**What to do:** Pick up the text on interpreting production logs after its last question and carry it forward in the same voice.

**Text provided:**
────────────────────────────────────────
Logs are indexed statements of events, not complete truth. A missing log line can mean the event did not happen, logging was disabled, the process died before flushing, rate limiting dropped it, clock skew hid it, or the log pipeline failed.

Production log questions:

  • What component emitted this log?
  • Was it emitted before, during, or after the user-visible symptom?
  • Is the timestamp from the host, container, application, sidecar, or collector?
  • Is the message an error, a retry, a timeout wrapper, or a downstream symptom?
  • Are similar messages present on healthy nodes?
  • Did rate limiting or sampling drop the most useful period?
────────────────────────────────────────
**Data extracts:**

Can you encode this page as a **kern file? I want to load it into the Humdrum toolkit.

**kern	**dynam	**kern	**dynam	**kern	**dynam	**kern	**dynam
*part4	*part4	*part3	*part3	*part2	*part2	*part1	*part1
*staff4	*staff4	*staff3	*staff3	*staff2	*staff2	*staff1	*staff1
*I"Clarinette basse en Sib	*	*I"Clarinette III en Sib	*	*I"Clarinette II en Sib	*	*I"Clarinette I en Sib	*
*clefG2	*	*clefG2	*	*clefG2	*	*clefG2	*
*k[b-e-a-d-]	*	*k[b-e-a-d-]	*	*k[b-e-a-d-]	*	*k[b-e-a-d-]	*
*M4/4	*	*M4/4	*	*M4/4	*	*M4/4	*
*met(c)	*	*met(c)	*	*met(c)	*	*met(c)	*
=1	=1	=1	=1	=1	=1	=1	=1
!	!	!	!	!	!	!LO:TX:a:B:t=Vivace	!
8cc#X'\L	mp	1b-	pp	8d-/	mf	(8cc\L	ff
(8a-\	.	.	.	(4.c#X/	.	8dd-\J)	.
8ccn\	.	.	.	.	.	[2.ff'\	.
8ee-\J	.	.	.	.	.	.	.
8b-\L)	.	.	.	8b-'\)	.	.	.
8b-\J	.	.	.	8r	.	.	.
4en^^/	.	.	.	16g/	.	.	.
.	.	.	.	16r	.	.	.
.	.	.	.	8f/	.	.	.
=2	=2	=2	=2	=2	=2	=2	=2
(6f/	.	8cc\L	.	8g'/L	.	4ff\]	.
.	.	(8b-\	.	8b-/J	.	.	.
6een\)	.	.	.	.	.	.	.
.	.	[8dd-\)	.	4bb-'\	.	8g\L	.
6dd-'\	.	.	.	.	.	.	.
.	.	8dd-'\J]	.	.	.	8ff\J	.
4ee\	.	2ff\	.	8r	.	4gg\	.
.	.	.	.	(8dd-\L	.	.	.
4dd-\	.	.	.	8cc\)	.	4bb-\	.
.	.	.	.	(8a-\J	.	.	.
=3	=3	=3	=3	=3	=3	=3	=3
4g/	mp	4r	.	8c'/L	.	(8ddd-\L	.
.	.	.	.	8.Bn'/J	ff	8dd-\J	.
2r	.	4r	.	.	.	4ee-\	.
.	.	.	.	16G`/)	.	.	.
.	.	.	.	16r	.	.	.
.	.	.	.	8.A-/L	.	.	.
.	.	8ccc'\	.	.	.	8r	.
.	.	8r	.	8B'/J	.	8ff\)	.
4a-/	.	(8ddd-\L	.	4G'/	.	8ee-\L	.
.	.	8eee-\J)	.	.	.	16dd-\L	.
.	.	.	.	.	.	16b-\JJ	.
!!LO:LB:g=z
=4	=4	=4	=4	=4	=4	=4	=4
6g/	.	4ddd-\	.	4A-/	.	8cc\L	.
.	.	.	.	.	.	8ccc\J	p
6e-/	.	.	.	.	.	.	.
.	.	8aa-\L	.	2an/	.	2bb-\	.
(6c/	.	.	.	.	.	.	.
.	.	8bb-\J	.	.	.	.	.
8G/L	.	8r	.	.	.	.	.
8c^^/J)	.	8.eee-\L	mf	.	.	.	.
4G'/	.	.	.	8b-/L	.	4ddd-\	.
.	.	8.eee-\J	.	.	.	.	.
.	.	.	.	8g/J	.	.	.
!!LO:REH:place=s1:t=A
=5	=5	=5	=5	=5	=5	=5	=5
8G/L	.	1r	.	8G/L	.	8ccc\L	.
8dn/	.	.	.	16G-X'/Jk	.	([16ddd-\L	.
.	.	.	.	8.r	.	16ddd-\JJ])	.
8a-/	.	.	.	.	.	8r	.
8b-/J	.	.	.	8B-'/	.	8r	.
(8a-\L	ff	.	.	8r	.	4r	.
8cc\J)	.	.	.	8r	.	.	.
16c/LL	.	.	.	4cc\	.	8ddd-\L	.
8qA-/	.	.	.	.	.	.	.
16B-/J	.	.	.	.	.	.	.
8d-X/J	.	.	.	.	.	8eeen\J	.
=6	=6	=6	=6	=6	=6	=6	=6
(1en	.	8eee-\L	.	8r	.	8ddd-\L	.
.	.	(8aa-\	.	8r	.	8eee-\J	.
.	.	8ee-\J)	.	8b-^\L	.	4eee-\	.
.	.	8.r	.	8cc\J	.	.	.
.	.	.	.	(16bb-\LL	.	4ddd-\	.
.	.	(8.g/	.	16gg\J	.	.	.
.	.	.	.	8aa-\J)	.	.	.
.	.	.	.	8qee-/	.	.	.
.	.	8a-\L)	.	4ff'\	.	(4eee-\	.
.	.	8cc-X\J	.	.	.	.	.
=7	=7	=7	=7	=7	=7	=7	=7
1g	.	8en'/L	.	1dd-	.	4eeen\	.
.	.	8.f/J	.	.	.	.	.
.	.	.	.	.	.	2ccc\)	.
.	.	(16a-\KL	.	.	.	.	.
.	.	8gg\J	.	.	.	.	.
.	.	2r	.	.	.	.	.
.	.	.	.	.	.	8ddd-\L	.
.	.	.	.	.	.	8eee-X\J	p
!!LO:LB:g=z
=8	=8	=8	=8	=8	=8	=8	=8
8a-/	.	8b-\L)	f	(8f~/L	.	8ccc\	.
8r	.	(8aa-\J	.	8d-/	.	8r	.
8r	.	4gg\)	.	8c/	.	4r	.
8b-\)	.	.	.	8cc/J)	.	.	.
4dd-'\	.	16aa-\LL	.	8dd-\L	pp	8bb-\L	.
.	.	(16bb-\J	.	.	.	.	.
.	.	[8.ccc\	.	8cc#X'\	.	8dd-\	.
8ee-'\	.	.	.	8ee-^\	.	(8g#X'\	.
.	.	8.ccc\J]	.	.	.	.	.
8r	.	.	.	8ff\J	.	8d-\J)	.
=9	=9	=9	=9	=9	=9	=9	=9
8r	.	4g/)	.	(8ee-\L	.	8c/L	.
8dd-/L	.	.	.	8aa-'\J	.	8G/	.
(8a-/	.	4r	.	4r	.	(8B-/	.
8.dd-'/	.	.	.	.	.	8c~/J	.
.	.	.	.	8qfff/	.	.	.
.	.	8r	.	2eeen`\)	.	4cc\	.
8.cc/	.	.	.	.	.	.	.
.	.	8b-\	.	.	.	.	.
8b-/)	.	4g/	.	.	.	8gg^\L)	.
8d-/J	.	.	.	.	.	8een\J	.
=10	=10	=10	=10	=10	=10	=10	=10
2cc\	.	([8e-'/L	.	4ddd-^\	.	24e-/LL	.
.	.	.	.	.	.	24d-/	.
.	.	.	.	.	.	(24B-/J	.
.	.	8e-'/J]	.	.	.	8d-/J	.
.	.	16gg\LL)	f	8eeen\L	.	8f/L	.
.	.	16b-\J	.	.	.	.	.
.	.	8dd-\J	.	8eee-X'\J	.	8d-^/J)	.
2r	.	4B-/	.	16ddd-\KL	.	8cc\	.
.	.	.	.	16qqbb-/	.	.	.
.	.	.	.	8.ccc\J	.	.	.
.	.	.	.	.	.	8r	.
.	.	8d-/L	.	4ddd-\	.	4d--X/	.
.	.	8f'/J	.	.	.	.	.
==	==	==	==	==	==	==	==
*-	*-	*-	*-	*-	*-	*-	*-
────────────────────────────────────────
**Written response:**
Useful commands:

journalctl -u example.service --since '30 minutes ago' --no-pager
journalctl -k --since '1 hour ago' --no-pager
journalctl -p warning..alert --since today --no-pager
journalctl _PID=1234 --output=short-iso --no-pager
journalctl --list-boots
journalctl -b -1 -u example.service --no-pager

For production, copy relevant excerpts to the incident record without deleting or rotating logs unless retention is itself the incident. If logs contain secrets, redact them in the incident artifact and rotate the exposed secret through the process in 12 Linux Security Hardening Secrets and Incident Response.

journald

systemd-journald collects structured log records from service stdout and stderr, syslog, kernel messages, audit messages on some systems, and native journal APIs. journalctl is the primary query tool. The journal is not just text; records carry fields such as _SYSTEMD_UNIT, _PID, _UID, _HOSTNAME, _BOOT_ID, PRIORITY, and _TRANSPORT.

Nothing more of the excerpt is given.